- Description of the task -
Pictures excluded, reproduce exactly the lines below from the one with "XRPUSD on Tradi" through the one with "Naturopathy", both included.
Data excerpts Start Marker
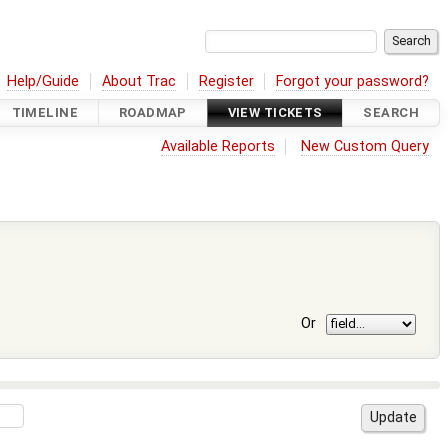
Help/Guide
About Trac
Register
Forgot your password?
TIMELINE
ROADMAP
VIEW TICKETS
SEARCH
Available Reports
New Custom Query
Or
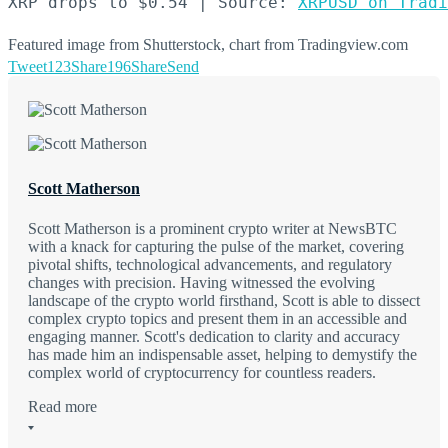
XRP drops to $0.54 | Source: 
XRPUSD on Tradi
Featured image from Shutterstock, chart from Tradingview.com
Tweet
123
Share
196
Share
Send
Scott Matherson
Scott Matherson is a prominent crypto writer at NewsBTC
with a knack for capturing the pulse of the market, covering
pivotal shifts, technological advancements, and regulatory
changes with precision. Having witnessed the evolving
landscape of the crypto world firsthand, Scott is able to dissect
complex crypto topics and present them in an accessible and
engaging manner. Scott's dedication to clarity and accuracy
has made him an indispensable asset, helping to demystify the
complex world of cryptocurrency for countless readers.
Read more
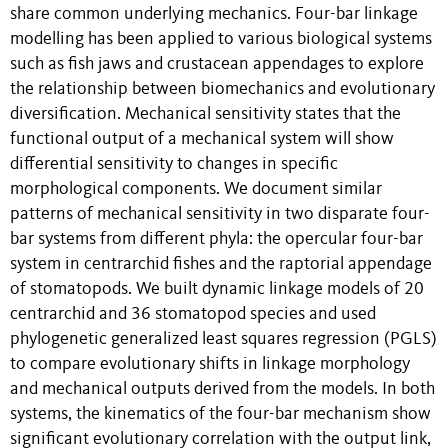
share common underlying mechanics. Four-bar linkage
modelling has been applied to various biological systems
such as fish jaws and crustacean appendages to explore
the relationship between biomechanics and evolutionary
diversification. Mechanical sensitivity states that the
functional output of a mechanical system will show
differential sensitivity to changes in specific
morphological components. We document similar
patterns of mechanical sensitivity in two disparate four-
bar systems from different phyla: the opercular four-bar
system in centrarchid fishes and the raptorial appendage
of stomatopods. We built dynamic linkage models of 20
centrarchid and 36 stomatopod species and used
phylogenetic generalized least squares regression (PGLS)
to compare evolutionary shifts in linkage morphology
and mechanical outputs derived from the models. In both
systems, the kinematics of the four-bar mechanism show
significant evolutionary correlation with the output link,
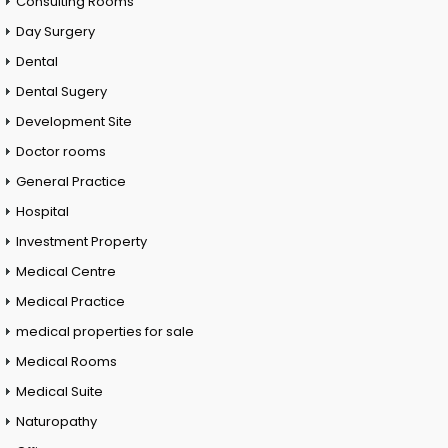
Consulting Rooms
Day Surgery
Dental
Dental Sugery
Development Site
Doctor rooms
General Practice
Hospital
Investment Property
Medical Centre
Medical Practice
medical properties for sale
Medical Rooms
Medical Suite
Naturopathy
Data excerpts End Marker
Data excerpts Start Marker
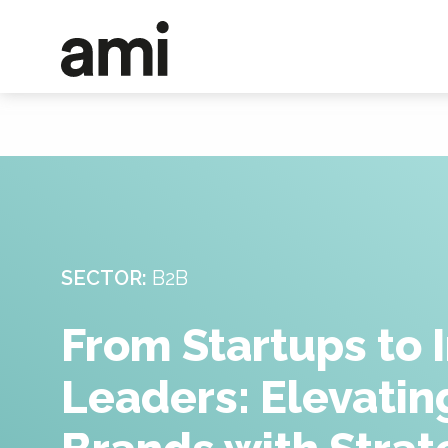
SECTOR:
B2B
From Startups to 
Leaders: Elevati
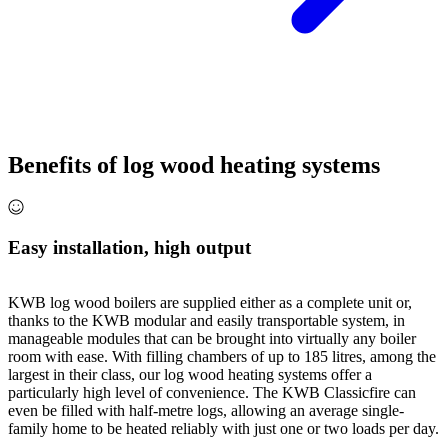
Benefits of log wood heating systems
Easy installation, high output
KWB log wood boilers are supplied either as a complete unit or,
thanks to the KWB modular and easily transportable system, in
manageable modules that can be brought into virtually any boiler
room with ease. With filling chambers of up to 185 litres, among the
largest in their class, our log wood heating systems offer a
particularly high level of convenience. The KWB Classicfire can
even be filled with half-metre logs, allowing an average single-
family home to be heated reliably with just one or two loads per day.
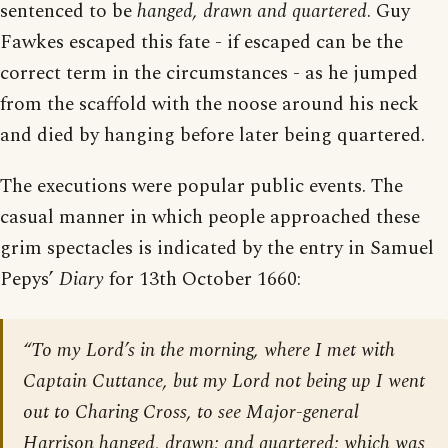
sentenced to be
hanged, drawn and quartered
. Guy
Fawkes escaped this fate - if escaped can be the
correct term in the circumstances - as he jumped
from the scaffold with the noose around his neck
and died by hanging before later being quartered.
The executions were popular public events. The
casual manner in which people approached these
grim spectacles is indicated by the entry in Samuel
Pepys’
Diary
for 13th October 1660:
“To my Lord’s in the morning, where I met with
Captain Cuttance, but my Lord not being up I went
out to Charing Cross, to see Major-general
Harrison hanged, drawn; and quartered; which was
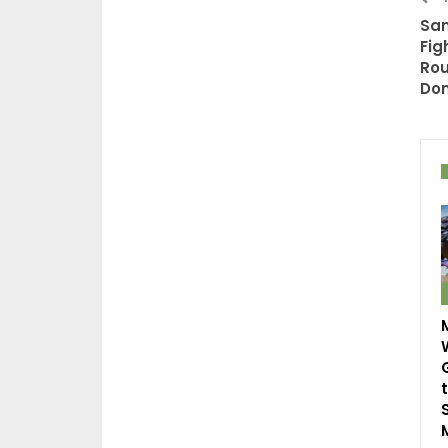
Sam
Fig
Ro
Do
Data excerpts End Marker
Data excerpts Start Marker
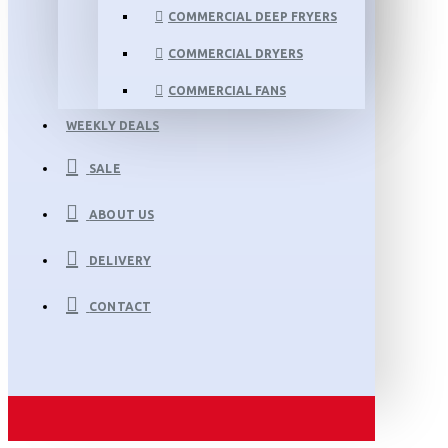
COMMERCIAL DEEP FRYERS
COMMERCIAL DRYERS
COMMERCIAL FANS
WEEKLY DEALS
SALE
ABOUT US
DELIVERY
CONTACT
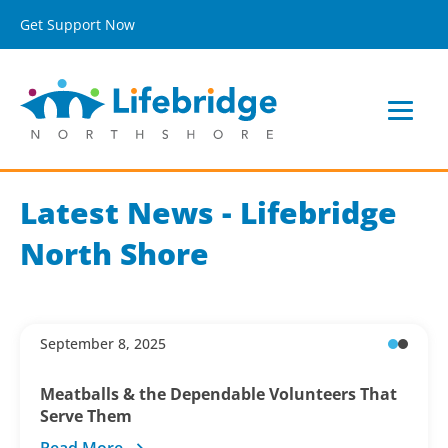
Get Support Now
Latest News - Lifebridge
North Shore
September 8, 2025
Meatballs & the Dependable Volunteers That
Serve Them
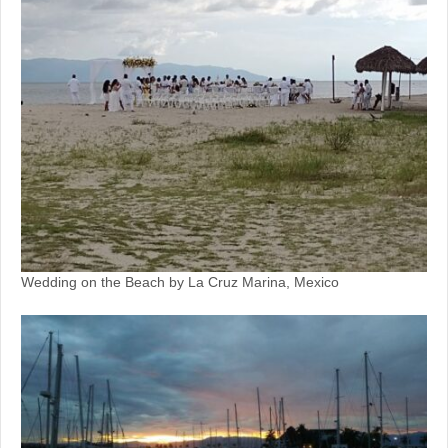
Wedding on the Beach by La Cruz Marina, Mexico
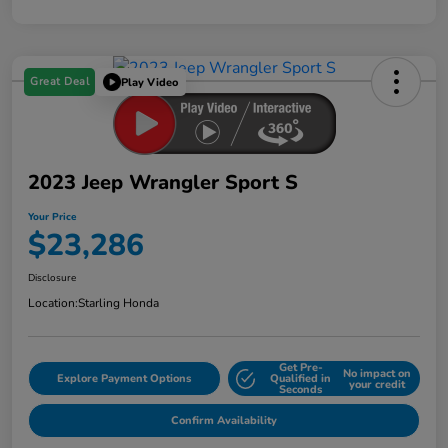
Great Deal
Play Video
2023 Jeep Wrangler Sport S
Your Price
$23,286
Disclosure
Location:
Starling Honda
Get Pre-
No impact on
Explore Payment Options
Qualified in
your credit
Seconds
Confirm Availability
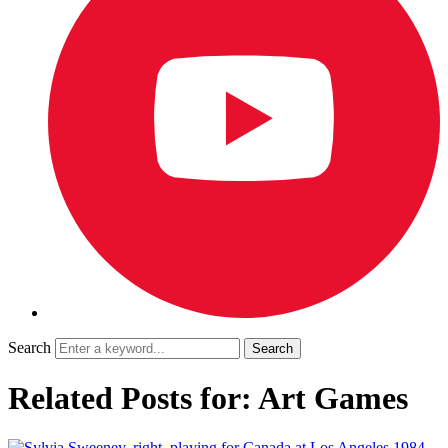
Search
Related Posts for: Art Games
Data excerpts End Marker
- Completed task -
XRPUSD on Tradi
Featured image from Shutterstock, chart from Tradingview.com
Tweet
123
Share
196
Share
Send
Scott Matherson
Scott Matherson is a prominent crypto writer at NewsBTC
with a knack for capturing the pulse of the market, covering
pivotal shifts, technological advancements, and regulatory
changes with precision. Having witnessed the evolving
landscape of the crypto world firsthand, Scott is able to dissect
complex crypto topics and present them in an accessible and
engaging manner. Scott's dedication to clarity and accuracy
has made him an indispensable asset, helping to demystify the
complex world of cryptocurrency for countless readers.
Read more
share common underlying mechanics. Four-bar linkage
modelling has been applied to various biological systems
such as fish jaws and crustacean appendages to explore
the relationship between biomechanics and evolutionary
diversification. Mechanical sensitivity states that the
functional output of a mechanical system will show
differential sensitivity to changes in specific
morphological components. We document similar
patterns of mechanical sensitivity in two disparate four-
bar systems from different phyla: the opercular four-bar
system in centrarchid fishes and the raptorial appendage
of stomatopods. We built dynamic linkage models of 20
centrarchid and 36 stomatopod species and used
phylogenetic generalized least squares regression (PGLS)
to compare evolutionary shifts in linkage morphology
and mechanical outputs derived from the models. In both
systems, the kinematics of the four-bar mechanism show
significant evolutionary correlation with the output link,
Consulting Rooms
Day Surgery
Dental
Dental Sugery
Development Site
Doctor rooms
General Practice
Hospital
Investment Property
Medical Centre
Medical Practice
medical properties for sale
Medical Rooms
Medical Suite
Naturopathy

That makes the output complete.